The country was already facing a severe housing shortage before the pandemic started, according to Pinnegar. Now, he said, the nation faces the very real possibility of losing a significant amount of existing housing to foreclosure.
"When there isn't any money coming in, the first concern is decline in quality of the rental housing stock," Pinnegar said. "Long-term, if owners can't pay their bills, the bank will foreclose and these properties will lose their affordable housing mandate status, further depleting supply."
Pinnegar said the extension of moratoriums are particularly devastating for "mom-and-pop landlords" who own 10 or fewer properties, many of whom have been operating at a deficit for months.
"If you're an owner, you want to help residents stay in their homes, but if you can't afford the mortgage or taxes on the property, your hands are tied," he said.
"The only responsible solution that addresses the unique needs of renters and rental housing providers is swift, substantial, targeted rental assistance that addresses both the current deficit and continuing financial hardship," Pinnegar said.
Evictions aren't only a housing issue
Saadian and Pinnegar agree that the impacts of the COVID-caused rental crisis extend far beyond the housing market.
"When rent goes unpaid, owners can't afford property taxes - which fund schools, firefighters - or routine maintenance, causing units to fall into disrepair and hurting neighborhoods," Pinnegar said.
Saadian emphasized that allowing evictions as cases continue to spike is not just unethical, but dangerous.
"It's a really good measure to keep people in their homes during the course of the pandemic because there is a clear connection between evictions and the spread of COVID and additional deaths," Saadian said. "So we see this as a public health issue as much of a housing issue."
Saadian also stressed that similar to the virus itself, the housing and rental crisis has hit communities of color especially hard.
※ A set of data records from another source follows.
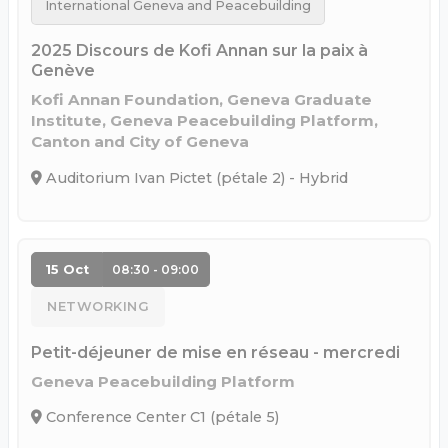
International Geneva and Peacebuilding
2025 Discours de Kofi Annan sur la paix à
Genève
Kofi Annan Foundation, Geneva Graduate
Institute, Geneva Peacebuilding Platform,
Canton and City of Geneva
Auditorium Ivan Pictet (pétale 2) - Hybrid
15 Oct
08:30 - 09:00
NETWORKING
Petit-déjeuner de mise en réseau - mercredi
Geneva Peacebuilding Platform
Conference Center C1 (pétale 5)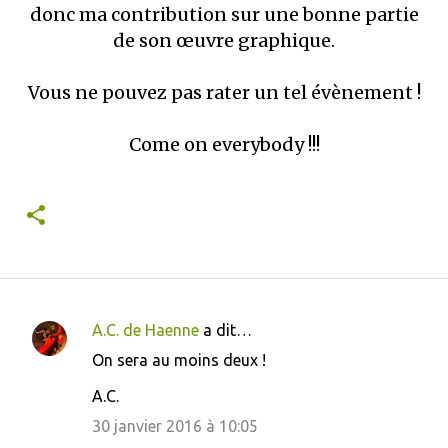
donc ma contribution sur une bonne partie
de son œuvre graphique.
Vous ne pouvez pas rater
un tel évènement !
Come on everybody !!!
A.C. de Haenne
a dit…
C
On sera au moins deux !
o
A.C.
m
m
30 janvier 2016 à 10:05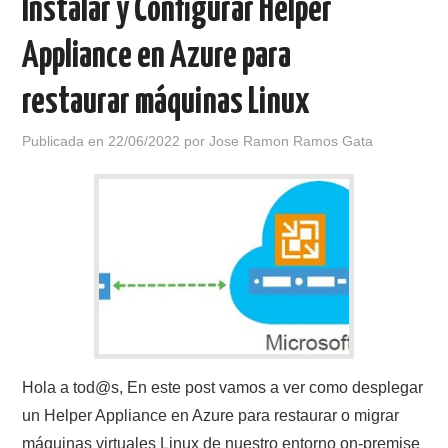
Instalar y Configurar Helper
Appliance en Azure para
restaurar máquinas Linux
Publicada en
22/06/2022
por
Jose Ramon Ramos Gata
Hola a tod@s, En este post vamos a ver como desplegar
un Helper Appliance en Azure para restaurar o migrar
máquinas virtuales Linux de nuestro entorno on-premise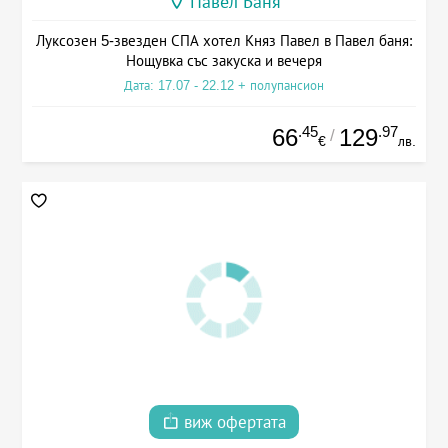
Павел Баня
Луксозен 5-звезден СПА хотел Княз Павел в Павел баня:
Нощувка със закуска и вечеря
Дата: 17.07 - 22.12 + полупансион
.45
.97
66
129
/
€
лв.
виж офертата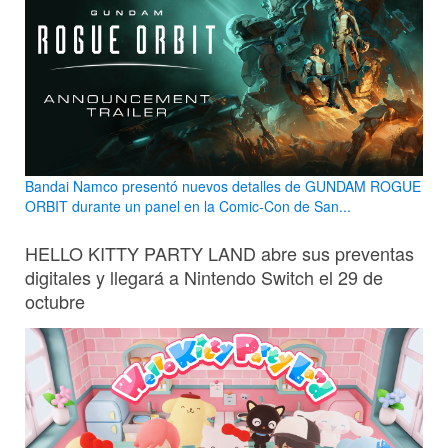
Bandai Namco presentó nuevos detalles de GUNDAM ROGUE
ORBIT durante un panel en la Comic-Con de San...
HELLO KITTY PARTY LAND abre sus preventas
digitales y llegará a Nintendo Switch el 29 de
octubre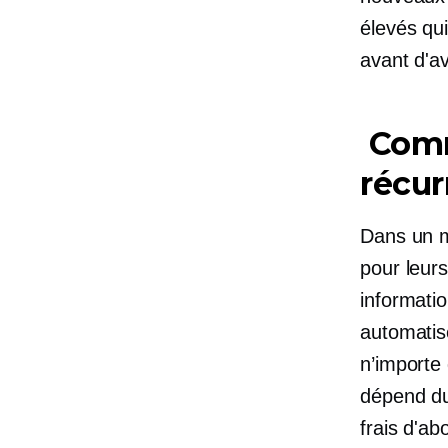
élevés qu
avant d'av
Comm
récur
Dans un m
pour leurs
informati
automatisé
n’importe 
dépend du
frais d'a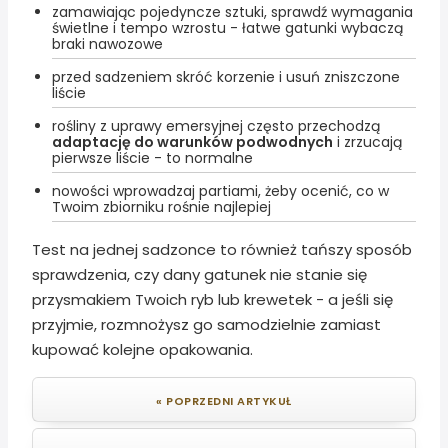
zamawiając pojedyncze sztuki, sprawdź wymagania
świetlne i tempo wzrostu - łatwe gatunki wybaczą
braki nawozowe
przed sadzeniem skróć korzenie i usuń zniszczone
liście
rośliny z uprawy emersyjnej często przechodzą
adaptację do warunków podwodnych
i zrzucają
pierwsze liście - to normalne
nowości wprowadzaj partiami, żeby ocenić, co w
Twoim zbiorniku rośnie najlepiej
Test na jednej sadzonce to również tańszy sposób
sprawdzenia, czy dany gatunek nie stanie się
przysmakiem Twoich ryb lub krewetek - a jeśli się
przyjmie, rozmnożysz go samodzielnie zamiast
kupować kolejne opakowania.
« POPRZEDNI ARTYKUŁ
Even before the pandemic, people of color were disproportionately more likely to be burdened by housing costs and experiencing homelessness.
"All of this is adding up to a tremendous impact on racial inequities and it's really important that we make sure that when we're talking about solutions or providing emergency rental assistance, that we're doing it in a way that reaches the most marginalized people," Saadian said.
Still, advocates expressed hopefulness that Biden's prompt attention to the issue means future and further rental assistance is coming.
"Housing touches nearly every aspect of a person's life, and there's so much evidence that evictions and housing instability have huge impacts on your educational outcome, your health, your long-term economic success," Saadian said. "It touches everything. It hits so many people."